*Problems to solve*.
A: Copy part of the social media passage word for word, beginning at the words "Clint recognizes the" and stopping after "forces especially potent.".
B: In the social media passage, what name does Clint Watts give to his expansion of the idea in Eli Pariser's book The Filter Bubble?

*Text segment*.

Fake news, for all its coverage by the real news, is spread far and wide by weaponized social media — the guerilla warfare of an outfinanced enemy. It’s not sophisticated, and anybody can wield it to unleash untold damage instantly. Just ask former FBI agent and Messing with the Enemy: Surviving in a Social Media World of Hackers, Terrorists, Russians, and Fake News author Clint Watts.

“The idea of social media — and why it’s such an efficient way for good people or bad people to reach an audience — is it’s designed to give people what they want,” says Clint.

Clint recognizes the work done by Eli Pariser in his book The Filter Bubble, in which the power of algorithms to hide or reveal content based on what we search for is examined. But Clint has expanded this idea into what he calls a preference bubble — controlled in part by these unseen algorithms, but ultimately steered by our own conscious inclinations — which makes interference by outside forces especially potent.

“It’s really about your preference…you are choosing — over and over and over — things that you like. The system is designed to give you more of what you like. And you’re blocking out that which you don’t like, which…puts you in alternative realities. So you have shared perception, but not shared reality.

“Whether you’re a terrorist, or a Russian disinfo [agent], or a mass manipulator like we’ll see going into the 2020 election, you want to inculcate your audience in a world that you control based on what they believe is their own choice.”

In essence, we’re more easily manipulated by these nefariously calculating outside forces through social media and online platforms because they’re infiltrating our isolated bubbles of reinforced personal beliefs and swaying us with ideas we think are our own.

*Data extract*.
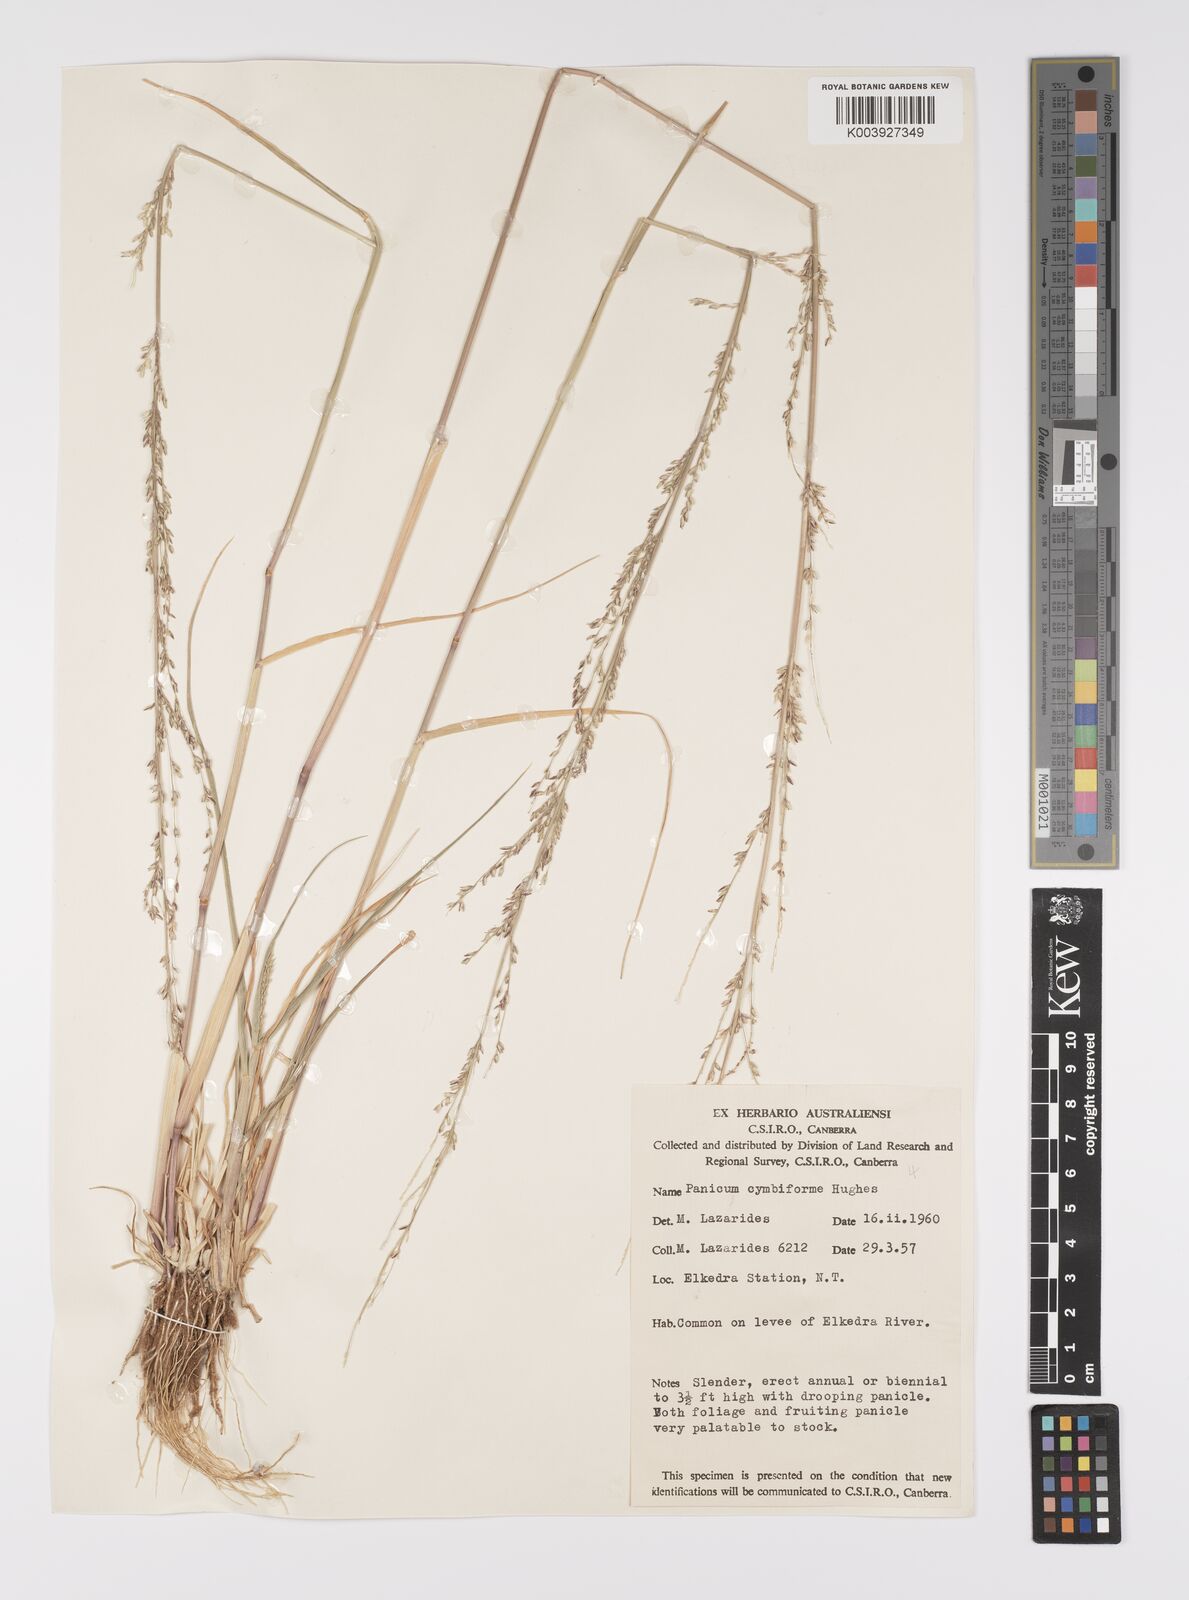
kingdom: Plantae
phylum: Tracheophyta
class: Liliopsida
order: Poales
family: Poaceae
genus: Whiteochloa
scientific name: Whiteochloa cymbiformis
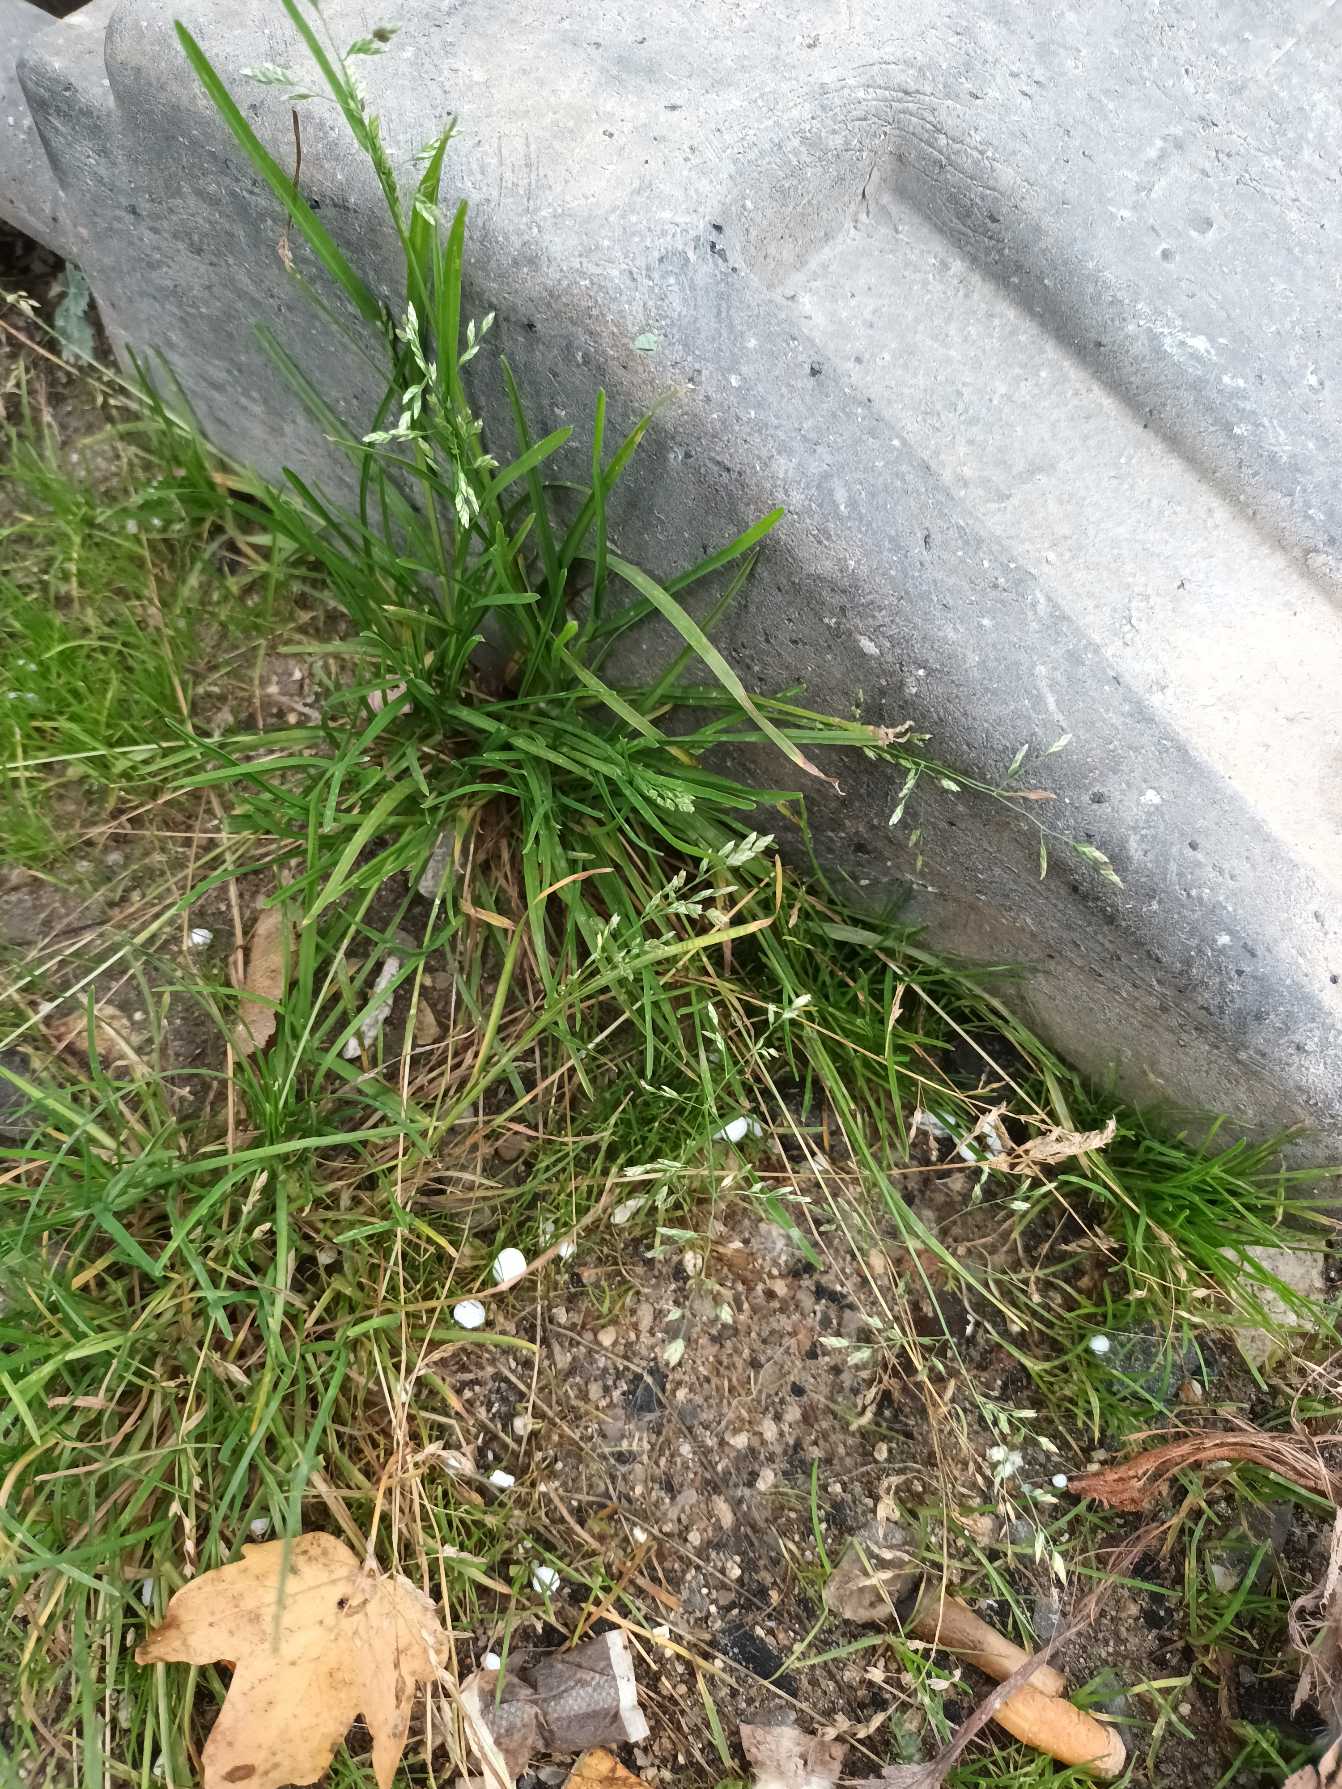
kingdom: Plantae
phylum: Tracheophyta
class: Liliopsida
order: Poales
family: Poaceae
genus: Poa
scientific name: Poa annua
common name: Enårig rapgræs
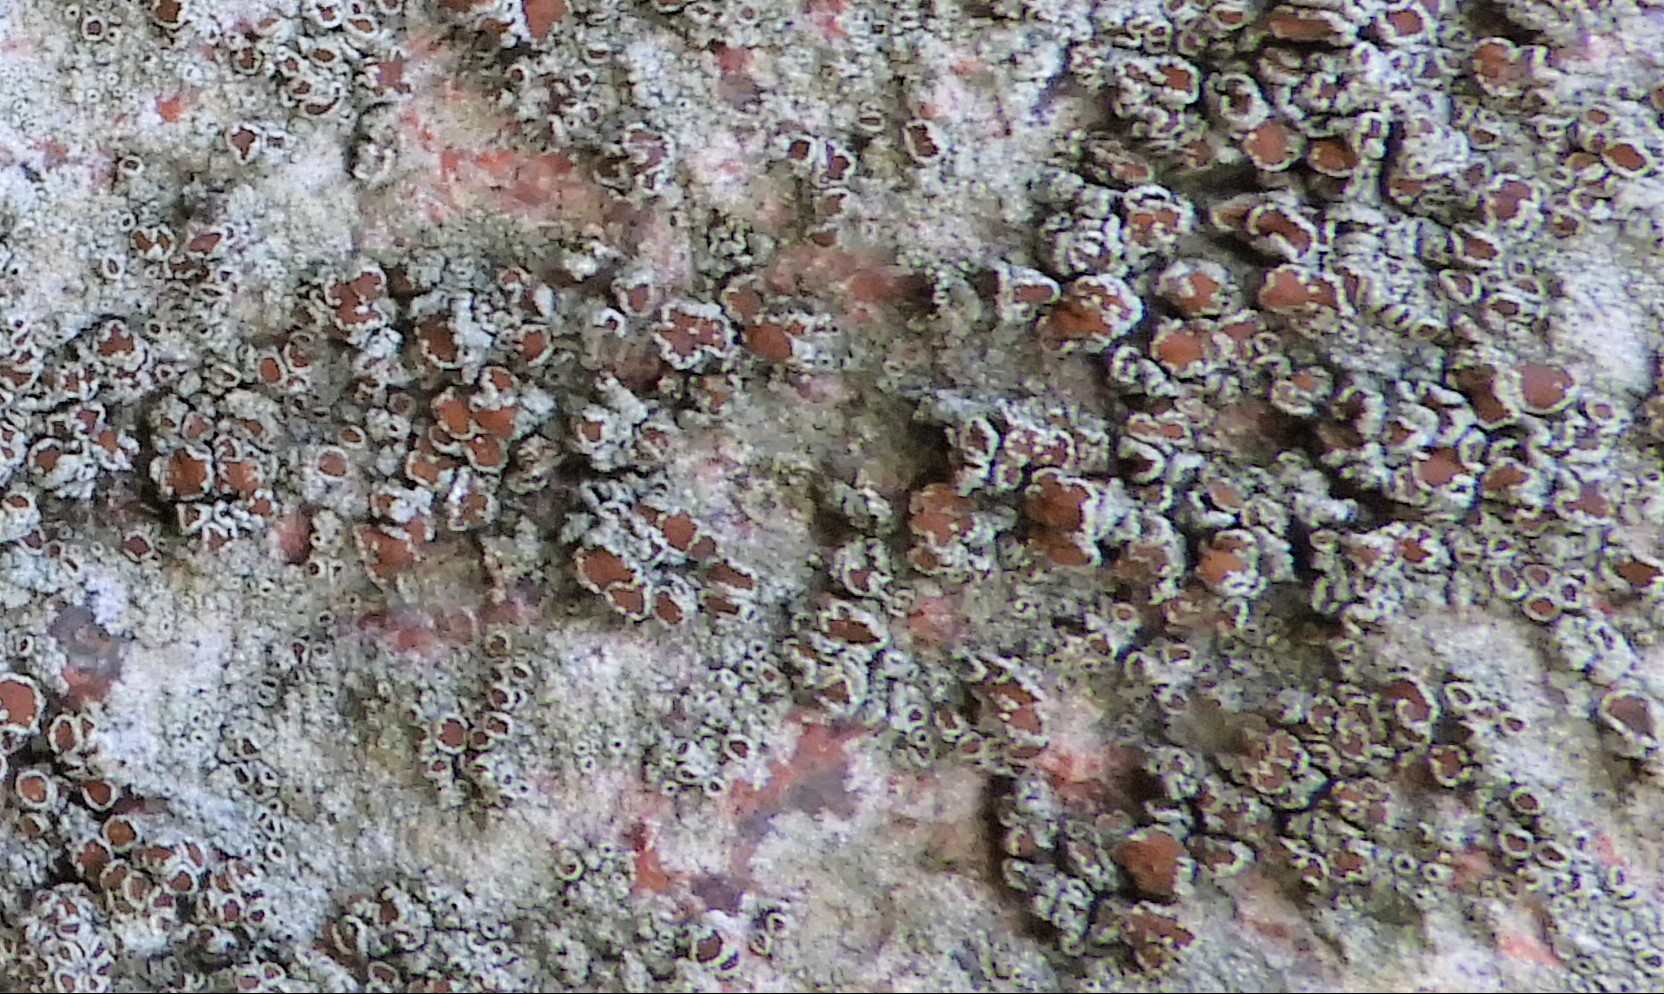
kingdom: Fungi
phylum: Ascomycota
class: Lecanoromycetes
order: Lecanorales
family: Lecanoraceae
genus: Lecanora
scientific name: Lecanora chlarotera
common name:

*Final results*.
A:
Clint recognizes the work done by Eli Pariser in his book The Filter Bubble, in which the power of algorithms to hide or reveal content based on what we search for is examined. But Clint has expanded this idea into what he calls a preference bubble — controlled in part by these unseen algorithms, but ultimately steered by our own conscious inclinations — which makes interference by outside forces especially potent.

B: A preference bubble.